Give the number of lines in the data that contain "промокод", and nothing more.

#### DATA TO PROCESS ####

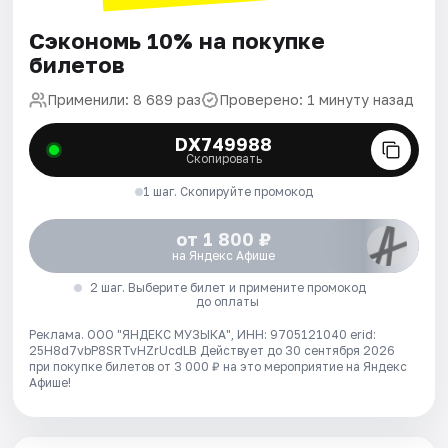
Сэкономь 10% на покупке
билетов
Применили: 8 689 раз
Проверено: 1 минуту назад
DX749988
Скопировать
1 шаг. Скопируйте промокод
от 1 800 ₽
на Яндекс Афише
2 шаг. Выберите билет и примените промокод
до оплаты
Реклама. ООО "ЯНДЕКС МУЗЫКА", ИНН: 9705121040 erid:
25H8d7vbP8SRTvHZrUcdLB
Действует до 30 сентября 2026
при покупке билетов от 3 000 ₽ на это мероприятие на Яндекс
Афише!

####

FINAL ANSWER:
2